5G designs must incorporate automated, virtualized assurance from the start

The dynamic, distributed nature of 5G makes traditional manual, “bolted-on” service assurance useless. By the time a problem is detected with a traditional approach, the 5G network configuration will already have changed. What’s more, traditional approaches simply don’t give visibility out to the network edge – a key need for 5G distributed architectures. But a network designed from the ground up with automated, virtualized service assurance can dynamically assure new network slices right out to the edge of the network. This approach also overcomes a key limitation of telemetry, providing visibility of the end-to-end performance of 5G services from the customer’s perspective.

5G needs automated assurance, but many providers are still working out their broader operational automation strategies. Key enablers of operational automation such as ONAP (Open Network Automation Platform) and cloud-native networks are highly complex, and most providers aren’t ready for comprehensive, network-wide deployments yet. So how do we automate 5G assurance when all the automation ingredients aren’t quite ready?

5G automation use cases for early deployments

We recommend getting started with a basic set of automation use cases that lay a foundation for broader automation initiatives, but don’t require all elements to be in place:

Service turn-up and activationAutomated validation of new services, network slices and network functions before they go live. To automate these workflows, virtualized service assurance systems must feature a cloud-native design that allows rapid integration with network management and back office systems. 5G VTAs need the ability to accurately mimic real-world network functions and devices, so they can test new functions, slices and services in advance of actual users. Applying this type of automation for 4G has been proven to accelerate turn-up and activation by a factor of ten for tier one providers. We expect a heightened importance in 5G since manual techniques are no longer viable.

Change managementAutomated validation of all network changes and upgrades to ensure new services and features meet performance targets without degrading the quality of existing services. In 5G, this will require VTAs that can surround a new or upgraded network function, emulate the rest of the network and verify performance before the switch to go live is flipped. One key goal of this automation is to avoid “micro” network or service outages where the provider is unaware an issue has occurred until a customer complains. When a tier one mobile provider applied this approach to 3G and 4G networks, undetected issues were reduced by 85 percent. Because one of the key selling points of 5G network slicing is unprecedented latency and speed performance, we expect providers to require even lower levels of undetected issues, particularly for critical applications.

▶ **WHAT TO WORK ON**:
• A. Copy the passage of the 5G assurance article word for word, starting at "5G needs automated" and ending at "aren’t quite ready?".
• B. Continue the article on automated 5G service assurance from the point where it stops.

▶ **GIVEN INFORMATION**:
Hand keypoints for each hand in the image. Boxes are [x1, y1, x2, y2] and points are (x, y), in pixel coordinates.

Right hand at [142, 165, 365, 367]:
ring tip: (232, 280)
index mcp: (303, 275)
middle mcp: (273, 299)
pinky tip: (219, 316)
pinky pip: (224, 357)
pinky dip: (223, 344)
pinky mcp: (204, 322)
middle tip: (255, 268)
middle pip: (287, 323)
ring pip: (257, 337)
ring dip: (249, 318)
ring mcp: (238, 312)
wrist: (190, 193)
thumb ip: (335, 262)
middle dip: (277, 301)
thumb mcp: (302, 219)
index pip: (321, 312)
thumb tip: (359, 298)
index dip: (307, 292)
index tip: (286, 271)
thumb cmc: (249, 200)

▶ **ACTIVITY ANSWERS**:
• A.
5G needs automated assurance, but many providers are still working out their broader operational automation strategies. Key enablers of operational automation such as ONAP (Open Network Automation Platform) and cloud-native networks are highly complex, and most providers aren’t ready for comprehensive, network-wide deployments yet. So how do we automate 5G assurance when all the automation ingredients aren’t quite ready?

• B.
Service quality monitoring and fault isolationThe ability to proactively and continuously test service quality and performance across the end-to-end network and automatically isolate issues to specific network functions or infrastructure. In 5G networks, we will see an explosion of applications that send traffic only at specific times or when certain conditions are met (e.g., alarm systems, IoT sensors, business applications, etc.). Virtualized service assurance systems need to be able to proactively test these services and underlying network slices to ensure they work when called upon. The systems also must be able to test any part of the network, including the radio interface, to rapidly isolate issues. Automation of these processes for 4G is already saving tier one providers millions of dollars annually in the form of reduced SLA penalties and operational troubleshooting expenses. With the increased complexity of 5G network slicing on top of legacy networks and new IoT and business use cases, we expect an even greater need for automation in this area.

5G is coming faster than most expected, and in this race, not a single corner can be cut—especially when it comes to network slicing. Next-gen mobile technologies will set the stage for operators to make bold promises to their customers. Service assurance is what will mean they can keep them.